Business Overview

This rapidly growing agriculture and heavy equipment sales business provides sales of new and high-quality, used equipment for the agricultural, construction, industrial, trucking, and gas & oil industries worldwide. Approximately 95% of the revenue from this business is derived from internet sales stemming from cutting-edge technology, target marketing, modern advertising techniques, and online auctions. The business also maintains a strategically-located Midwest headquarters from which new and used equipment is displayed and sold, and the e-commerce business is managed.


  • Asking Price: $1,750,000
  • Cash Flow: $368,554
  • Gross Revenue: $4,131,788
  • EBITDA: $341,914
  • FF&E: $114,000
  • Inventory: $589,234
  • Inventory Included: N/A
  • Established: 2016

Detailed Information

  • Property Owned or Leased:Own
  • Property Included:Yes
  • Building Square Footage:N/A
  • Lot Size:N/A
  • Total Number of Employees:8
  • Furniture, Fixtures and Equipment:N/A
About The Facility:

The real estate includes nearly two acres of prominent commercial property on one of the highest traveled highways in the county. Included is a new facility with a shop, customer reception area, offices, conference room, and storage. The property is monitored with a security camera system.

Is Support & Training Included:

As required.

Purpose For Selling:

Focus on other business interests.

Pros and Cons:

This business is turn-key and modern, with an e-commerce website and an established following. It is in a great location, has excellent facilities, and well-trained employees.

Opportunities and Growth:

This business continues to grow with a nearly vertical sales trajectory since inception. It is poised for massive expansion with a new owner. The addition of more salespeople and support staff would generate increased revenue. The business could also further benefit from an expanded digital marketing plan and even stronger social media presence.

Additional Info

The venture was established in 2016, making the business 6 years old.
The deal doesn't include inventory valued at $589,234*, which ins't included in the suggested price.

The company has 8 employees and is situated in a building with estimated square footage of N/A sq ft.

Why is the Current Owner Selling The Business?

There are all kinds of reasons people decide to sell companies. Nevertheless, the genuine reason vs the one they say to you might be 2 absolutely different things. As an example, they might claim "I have a lot of various responsibilities" or "I am retiring". For lots of sellers, these factors stand. However, for some, these might just be excuses to try to conceal the reality of changing demographics, increased competitors, recent reduction in revenues, or a variety of various other reasons. This is why it is very crucial that you not rely absolutely on a vendor's word, however rather, utilize the seller's answer combined with your overall due diligence. This will paint a more realistic picture of the business's existing circumstance.

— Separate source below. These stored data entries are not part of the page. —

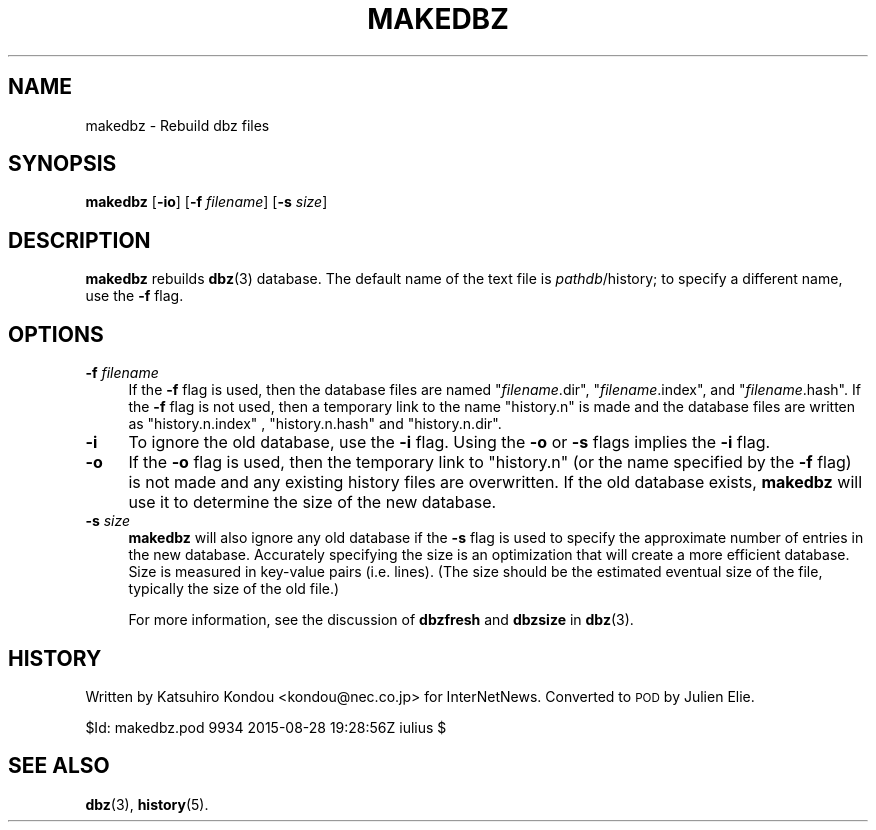 .\" Automatically generated by Pod::Man 4.10 (Pod::Simple 3.35)
.\"
.\" Standard preamble:
.\" ========================================================================
.de Sp \" Vertical space (when we can't use .PP)
.if t .sp .5v
.if n .sp
..
.de Vb \" Begin verbatim text
.ft CW
.nf
.ne \\$1
..
.de Ve \" End verbatim text
.ft R
.fi
..
.\" Set up some character translations and predefined strings.  \*(-- will
.\" give an unbreakable dash, \*(PI will give pi, \*(L" will give a left
.\" double quote, and \*(R" will give a right double quote.  \*(C+ will
.\" give a nicer C++.  Capital omega is used to do unbreakable dashes and
.\" therefore won't be available.  \*(C` and \*(C' expand to `' in nroff,
.\" nothing in troff, for use with C<>.
.tr \(*W-
.ds C+ C\v'-.1v'\h'-1p'\s-2+\h'-1p'+\s0\v'.1v'\h'-1p'
.ie n \{\
.    ds -- \(*W-
.    ds PI pi
.    if (\n(.H=4u)&(1m=24u) .ds -- \(*W\h'-12u'\(*W\h'-12u'-\" diablo 10 pitch
.    if (\n(.H=4u)&(1m=20u) .ds -- \(*W\h'-12u'\(*W\h'-8u'-\"  diablo 12 pitch
.    ds L" ""
.    ds R" ""
.    ds C` ""
.    ds C' ""
'br\}
.el\{\
.    ds -- \|\(em\|
.    ds PI \(*p
.    ds L" ``
.    ds R" ''
.    ds C`
.    ds C'
'br\}
.\"
.\" Escape single quotes in literal strings from groff's Unicode transform.
.ie \n(.g .ds Aq \(aq
.el       .ds Aq '
.\"
.\" If the F register is >0, we'll generate index entries on stderr for
.\" titles (.TH), headers (.SH), subsections (.SS), items (.Ip), and index
.\" entries marked with X<> in POD.  Of course, you'll have to process the
.\" output yourself in some meaningful fashion.
.\"
.\" Avoid warning from groff about undefined register 'F'.
.de IX
..
.nr rF 0
.if \n(.g .if rF .nr rF 1
.if (\n(rF:(\n(.g==0)) \{\
.    if \nF \{\
.        de IX
.        tm Index:\\$1\t\\n%\t"\\$2"
..
.        if !\nF==2 \{\
.            nr % 0
.            nr F 2
.        \}
.    \}
.\}
.rr rF
.\"
.\" Accent mark definitions (@(#)ms.acc 1.5 88/02/08 SMI; from UCB 4.2).
.\" Fear.  Run.  Save yourself.  No user-serviceable parts.
.    \" fudge factors for nroff and troff
.if n \{\
.    ds #H 0
.    ds #V .8m
.    ds #F .3m
.    ds #[ \f1
.    ds #] \fP
.\}
.if t \{\
.    ds #H ((1u-(\\\\n(.fu%2u))*.13m)
.    ds #V .6m
.    ds #F 0
.    ds #[ \&
.    ds #] \&
.\}
.    \" simple accents for nroff and troff
.if n \{\
.    ds ' \&
.    ds ` \&
.    ds ^ \&
.    ds , \&
.    ds ~ ~
.    ds /
.\}
.if t \{\
.    ds ' \\k:\h'-(\\n(.wu*8/10-\*(#H)'\'\h"|\\n:u"
.    ds ` \\k:\h'-(\\n(.wu*8/10-\*(#H)'\`\h'|\\n:u'
.    ds ^ \\k:\h'-(\\n(.wu*10/11-\*(#H)'^\h'|\\n:u'
.    ds , \\k:\h'-(\\n(.wu*8/10)',\h'|\\n:u'
.    ds ~ \\k:\h'-(\\n(.wu-\*(#H-.1m)'~\h'|\\n:u'
.    ds / \\k:\h'-(\\n(.wu*8/10-\*(#H)'\z\(sl\h'|\\n:u'
.\}
.    \" troff and (daisy-wheel) nroff accents
.ds : \\k:\h'-(\\n(.wu*8/10-\*(#H+.1m+\*(#F)'\v'-\*(#V'\z.\h'.2m+\*(#F'.\h'|\\n:u'\v'\*(#V'
.ds 8 \h'\*(#H'\(*b\h'-\*(#H'
.ds o \\k:\h'-(\\n(.wu+\w'\(de'u-\*(#H)/2u'\v'-.3n'\*(#[\z\(de\v'.3n'\h'|\\n:u'\*(#]
.ds d- \h'\*(#H'\(pd\h'-\w'~'u'\v'-.25m'\f2\(hy\fP\v'.25m'\h'-\*(#H'
.ds D- D\\k:\h'-\w'D'u'\v'-.11m'\z\(hy\v'.11m'\h'|\\n:u'
.ds th \*(#[\v'.3m'\s+1I\s-1\v'-.3m'\h'-(\w'I'u*2/3)'\s-1o\s+1\*(#]
.ds Th \*(#[\s+2I\s-2\h'-\w'I'u*3/5'\v'-.3m'o\v'.3m'\*(#]
.ds ae a\h'-(\w'a'u*4/10)'e
.ds Ae A\h'-(\w'A'u*4/10)'E
.    \" corrections for vroff
.if v .ds ~ \\k:\h'-(\\n(.wu*9/10-\*(#H)'\s-2\u~\d\s+2\h'|\\n:u'
.if v .ds ^ \\k:\h'-(\\n(.wu*10/11-\*(#H)'\v'-.4m'^\v'.4m'\h'|\\n:u'
.    \" for low resolution devices (crt and lpr)
.if \n(.H>23 .if \n(.V>19 \
\{\
.    ds : e
.    ds 8 ss
.    ds o a
.    ds d- d\h'-1'\(ga
.    ds D- D\h'-1'\(hy
.    ds th \o'bp'
.    ds Th \o'LP'
.    ds ae ae
.    ds Ae AE
.\}
.rm #[ #] #H #V #F C
.\" ========================================================================
.\"
.IX Title "MAKEDBZ 8"
.TH MAKEDBZ 8 "2015-09-20" "INN 2.6.4" "InterNetNews Documentation"
.\" For nroff, turn off justification.  Always turn off hyphenation; it makes
.\" way too many mistakes in technical documents.
.if n .ad l
.nh
.SH "NAME"
makedbz \- Rebuild dbz files
.SH "SYNOPSIS"
.IX Header "SYNOPSIS"
\&\fBmakedbz\fR [\fB\-io\fR] [\fB\-f\fR \fIfilename\fR] [\fB\-s\fR \fIsize\fR]
.SH "DESCRIPTION"
.IX Header "DESCRIPTION"
\&\fBmakedbz\fR rebuilds \fBdbz\fR\|(3) database.  The default name of the text
file is \fIpathdb\fR/history; to specify a different name, use the \fB\-f\fR flag.
.SH "OPTIONS"
.IX Header "OPTIONS"
.IP "\fB\-f\fR \fIfilename\fR" 4
.IX Item "-f filename"
If the \fB\-f\fR flag is used, then the database files are named \f(CW\*(C`\f(CIfilename\f(CW.dir\*(C'\fR,
\&\f(CW\*(C`\f(CIfilename\f(CW.index\*(C'\fR, and \f(CW\*(C`\f(CIfilename\f(CW.hash\*(C'\fR.  If the \fB\-f\fR flag is not used,
then a temporary link to the name \f(CW\*(C`history.n\*(C'\fR is made and the database files
are written as \f(CW\*(C`history.n.index\*(C'\fR , \f(CW\*(C`history.n.hash\*(C'\fR and \f(CW\*(C`history.n.dir\*(C'\fR.
.IP "\fB\-i\fR" 4
.IX Item "-i"
To ignore the old database, use the \fB\-i\fR flag.  Using the \fB\-o\fR or \fB\-s\fR
flags implies the \fB\-i\fR flag.
.IP "\fB\-o\fR" 4
.IX Item "-o"
If the \fB\-o\fR flag is used, then the temporary link to \f(CW\*(C`history.n\*(C'\fR
(or the name specified by the \fB\-f\fR flag) is not made and any existing
history files are overwritten.  If the old database exists, \fBmakedbz\fR
will use it to determine the size of the new database.
.IP "\fB\-s\fR \fIsize\fR" 4
.IX Item "-s size"
\&\fBmakedbz\fR will also ignore any old database if the \fB\-s\fR flag is used to
specify the approximate number of entries in the new database.  Accurately
specifying the size is an optimization that will create a more efficient
database.  Size is measured in key-value pairs (i.e. lines).  (The size
should be the estimated eventual size of the file, typically the size
of the old file.)
.Sp
For more information, see the discussion of \fBdbzfresh\fR and \fBdbzsize\fR
in \fBdbz\fR\|(3).
.SH "HISTORY"
.IX Header "HISTORY"
Written by Katsuhiro Kondou <kondou@nec.co.jp> for InterNetNews.  Converted to
\&\s-1POD\s0 by Julien Elie.
.PP
\&\f(CW$Id:\fR makedbz.pod 9934 2015\-08\-28 19:28:56Z iulius $
.SH "SEE ALSO"
.IX Header "SEE ALSO"
\&\fBdbz\fR\|(3), \fBhistory\fR\|(5).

Existing Debts and Future Obligations

If the current company is in debt, which many companies are, then you will certainly have reason to consider this when valuating/preparing your deal. Lots of businesses finance loans so as to cover points such as inventory, payroll, accounts payable, so on and so forth. Remember that in some cases this can indicate that profit margins are too small. Lots of organisations fall under a revolving door of taking on debt as a way to pay back various other loans. In addition to debts, there may also be future commitments to think about. There may be an outstanding lease on equipment or the building where the business resides. The business might have existing contracts with vendors that should be met or might cause charges if canceled early.

Understanding the Customer Base, Competition and Area Demographics

How do companies in the location draw in new consumers? Often times, businesses have repeat consumers, which form the core of their day-to-day earnings. Particular elements such as brand-new competitors sprouting up around the location, roadway building, and employee turnover can affect repeat consumers and negatively affect future incomes. One important thing to consider is the area of the business. Is it in an extremely trafficked shopping mall, or is it concealed from the highway? Clearly, the more people that see the business on a regular basis, the higher the chance to construct a returning consumer base. A last thought is the basic area demographics. Is the business placed in a largely inhabited city, or is it located on the outside border of town? Just how might the neighborhood average home income influence future revenue prospects?